Zhang, 51, served as both CEO and chairman of the group, Asia's most-valuable tech company, from 2015 until earlier this year when it unveiled plans to split into six separate companies that would eventually list as individual entities. 

His roles as chairman and CEO were split between Joseph Tsai and Eddie Wu -- two close associates of billionaire co-founder Jack Ma -- on Sunday, with Zhang slated to take the helm of its cloud division, Asia's biggest and estimated to be worth as much as $60 billion.

Instead, Zhang will run a new technology fund, tied to Alibaba, with the role of cloud CEO going to Wu, 

"Daniel has expressed his wish to transition away from his role as chairman and CEO of Cloud Intelligence Group," Alibaba said in an internal memo cited by multiple media outlets. "Following careful consideration, the Alibaba board respected and accepted Daniel's decision and appointed Eddie as acting chairman and CEO of Cloud Intelligence Group, effectively immediately."

Alibaba shares were marked 0.06% lower in pre-market trading to indicate an opening bell price of $90.00 each.

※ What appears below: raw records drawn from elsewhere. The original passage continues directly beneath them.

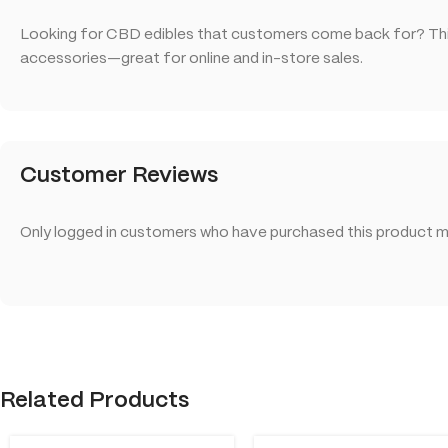
Looking for CBD edibles that customers come back for? This
accessories—great for online and in-store sales.
Customer Reviews
Only logged in customers who have purchased this product ma
Related Products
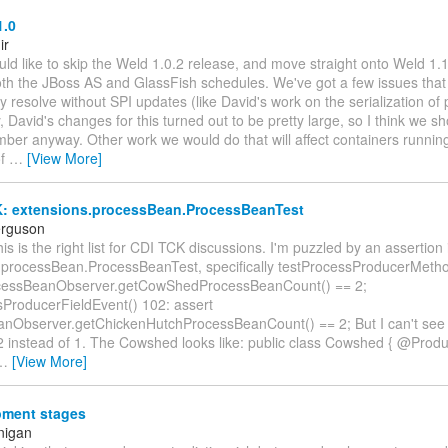
1.0
ir
ld like to skip the Weld 1.0.2 release, and move straight onto Weld 1.1
oth the JBoss AS and GlassFish schedules. We've got a few issues that
ily resolve without SPI updates (like David's work on the serialization of 
y, David's changes for this turned out to be pretty large, so I think we 
ber anyway. Other work we would do that will affect containers running
of
…
[View More]
: extensions.processBean.ProcessBeanTest
erguson
his is the right list for CDI TCK discussions. I'm puzzled by an assertion 
.processBean.ProcessBeanTest, specifically testProcessProducerMetho
ocessBeanObserver.getCowShedProcessBeanCount() == 2;
sProducerFieldEvent() 102: assert
nObserver.getChickenHutchProcessBeanCount() == 2; But I can't see 
2 instead of 1. The Cowshed looks like: public class Cowshed { @Prod
…
[View More]
ment stages
nigan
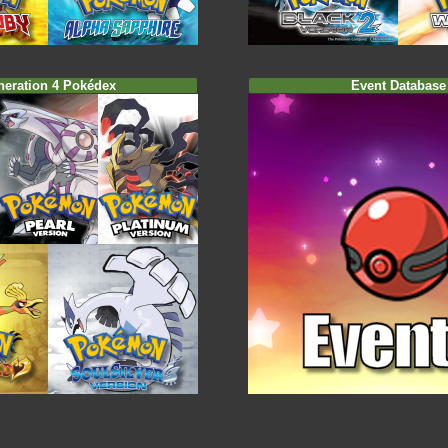
neration 4 Pokédex
Event Database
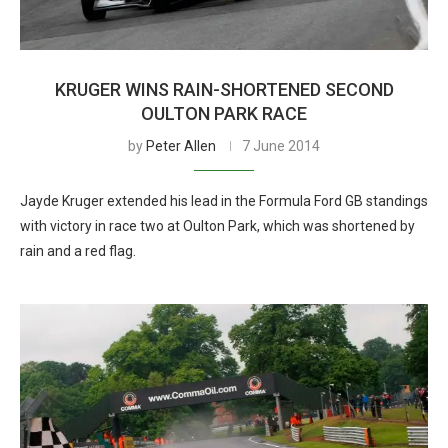
KRUGER WINS RAIN-SHORTENED SECOND
OULTON PARK RACE
by
Peter Allen
7 June 2014
Jayde Kruger extended his lead in the Formula Ford GB standings
with victory in race two at Oulton Park, which was shortened by
rain and a red flag.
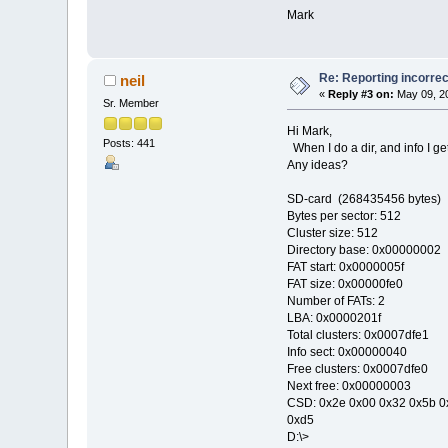
Mark
Re: Reporting incorrec
neil
«
Reply #3 on:
May 09, 20
Sr. Member
Hi Mark,
Posts: 441
When I do a dir, and info I 
Any ideas?
SD-card (268435456 bytes)
Bytes per sector: 512
Cluster size: 512
Directory base: 0x00000002
FAT start: 0x0000005f
FAT size: 0x00000fe0
Number of FATs: 2
LBA: 0x0000201f
Total clusters: 0x0007dfe1
Info sect: 0x00000040
Free clusters: 0x0007dfe0
Next free: 0x00000003
CSD: 0x2e 0x00 0x32 0x5b 0x
0xd5
D:\>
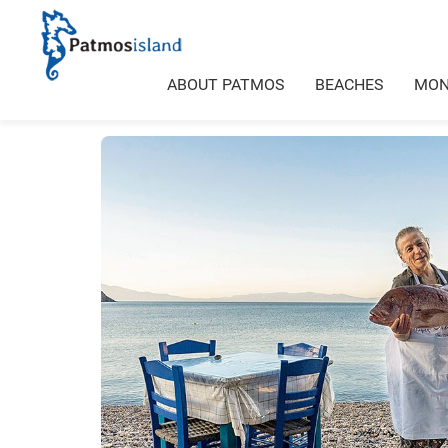
ABOUT PATMOS
BEACHES
MON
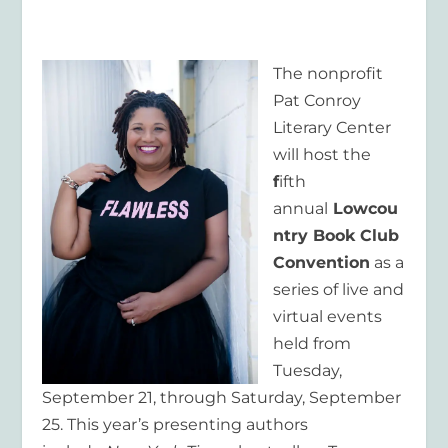
The nonprofit
Pat Conroy
Literary Center
will host the
f
ifth
annual
Lowcou
ntry Book Club
Convention
as a
series of live and
virtual events
held from
Tuesday,
September 21, through Saturday, September
25. This year’s presenting authors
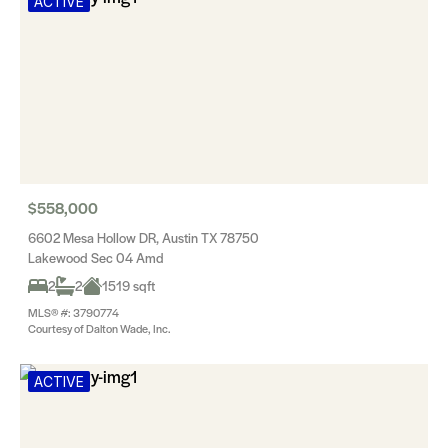
ACTIVE
$558,000
6602 Mesa Hollow DR, Austin TX 78750
Lakewood Sec 04 Amd
2
2
1519 sqft
MLS® #: 3790774
Courtesy of Dalton Wade, Inc.
ACTIVE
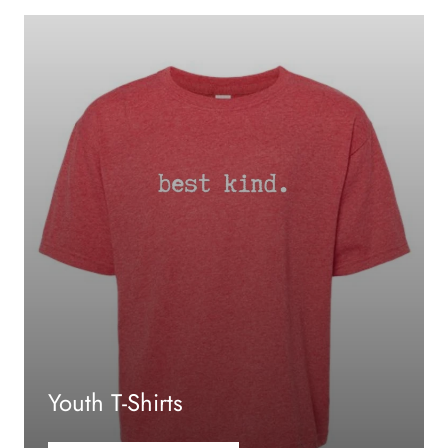
Youth T-Shirts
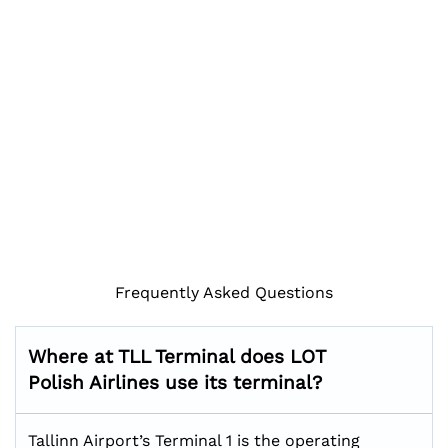
Frequently Asked Questions
Where at TLL Terminal does LOT
Polish Airlines use its terminal?
Tallinn Airport’s Terminal 1 is the operating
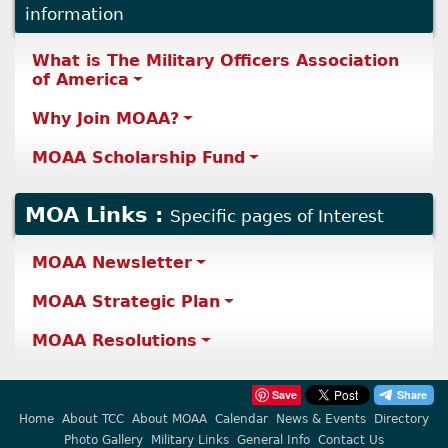
information
What is The Military Officers Association
of America
Why Join MOAA?
MOAA Scholarship Fund
MOA Links :
Specific pages of Interest
MOAA Newsletter
MOAA Strategic Plan
MOAA Resolutions
Save
Home
About TCC
About MOAA
Calendar
News & Events
Directory
Photo Gallery
Military Links
General Info
Contact Us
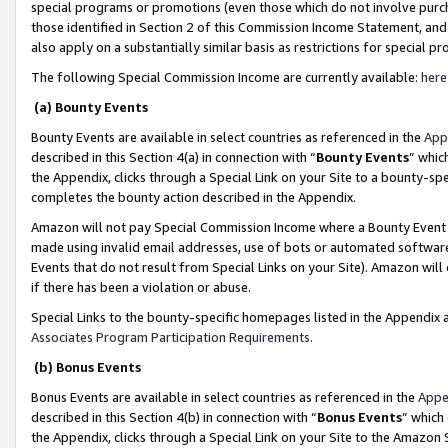
special programs or promotions (even those which do not involve purcha
those identified in Section 2 of this Commission Income Statement, an
also apply on a substantially similar basis as restrictions for special 
The following Special Commission Income are currently available:
here
(a) Bounty Events
Bounty Events are available in select countries as referenced in the
App
described in this Section 4(a) in connection with “
Bounty Events
” whic
the Appendix, clicks through a Special Link on your Site to a bounty-s
completes the bounty action described in the Appendix.
Amazon will not pay Special Commission Income where a Bounty Event ha
made using invalid email addresses, use of bots or automated software
Events that do not result from Special Links on your Site). Amazon will 
if there has been a violation or abuse.
Special Links to the bounty-specific homepages listed in the Appendix 
Associates Program Participation Requirements
.
(b) Bonus Events
Bonus Events are available in select countries as referenced in the
Appe
described in this Section 4(b) in connection with “
Bonus Events
” which
the Appendix, clicks through a Special Link on your Site to the Amazon 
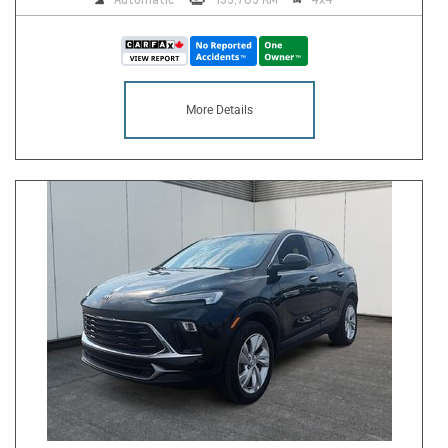
More Details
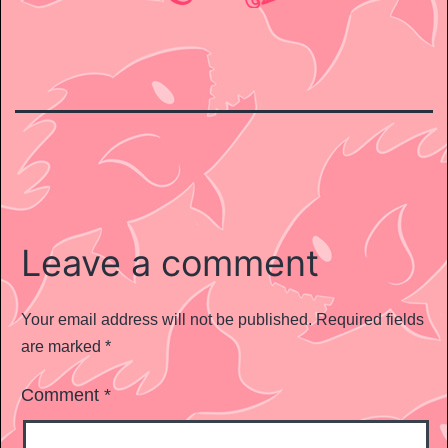
Leave a comment
Your email address will not be published.
Required fields
are marked
*
Comment
*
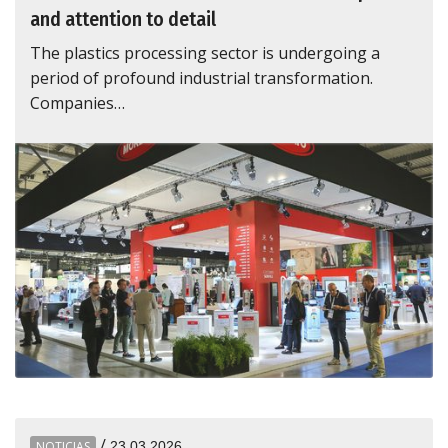
and attention to detail
The plastics processing sector is undergoing a
period of profound industrial transformation.
Companies…
/
NOTICIAS
23.03.2026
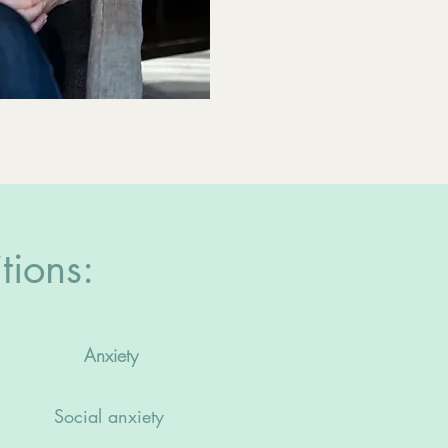
tions:
Anxiety
Social anxiety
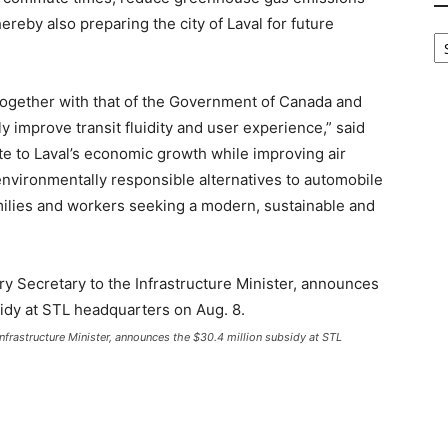
reby also preparing the city of Laval for future
B
Ca
ogether with that of the Government of Canada and
ly improve transit fluidity and user experience,” said
e to Laval’s economic growth while improving air
e environmentally responsible alternatives to automobile
families and workers seeking a modern, sustainable and
Infrastructure Minister, announces the $30.4 million subsidy at STL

The group's Hong Kong listed shares fell 3% on Monday.

Alibaba's Cloud Intelligence Group contributed around 10% of the company's total revenue last quarter, even as its top line fell 2% from a year earlier to just over $2.7 billion.

Softer corporate spending trends in China, owing in part to its uneven post-Covid recovery, forced a change in tack for the cloud division heading into the summer months. A price-reduction plan, focused on acquiring new users, will likely accelerate its scale expansion while eroding the group's margin expansion. 

A full spinoff, paid through a stock dividend to existing Alibaba shareholders once the group is listed, is expected sometime in the next 12 months.

"Cloud intelligence business model, customer profile, and the stage of development are fundamentally different from the other consumer-focused businesses in Alibaba ecosystem," Zhang told investors on a conference in May. "Full independence will allow cloud intelligence to further sharpen its business strategy and optimize its operations and organization."

The decision to split the broader group into separate business units follows the Chinese authorities' move to loosen their grip on the broader tech and business sectors in the world's second-largest economy, as the country seeks to reignite growth following three years of lockdown orders.

Earlier this year, Guo Shuqing, a Chinese Communist Party secretary of the People's Bank of China, said the country's two-year investigation into the tech sector would be "normalized" over the coming months.

Support will be provided to those companies prepared to play a bigger role in creating domestic jobs as the economy attempts to recover from its long covid-era pullback, the executive said.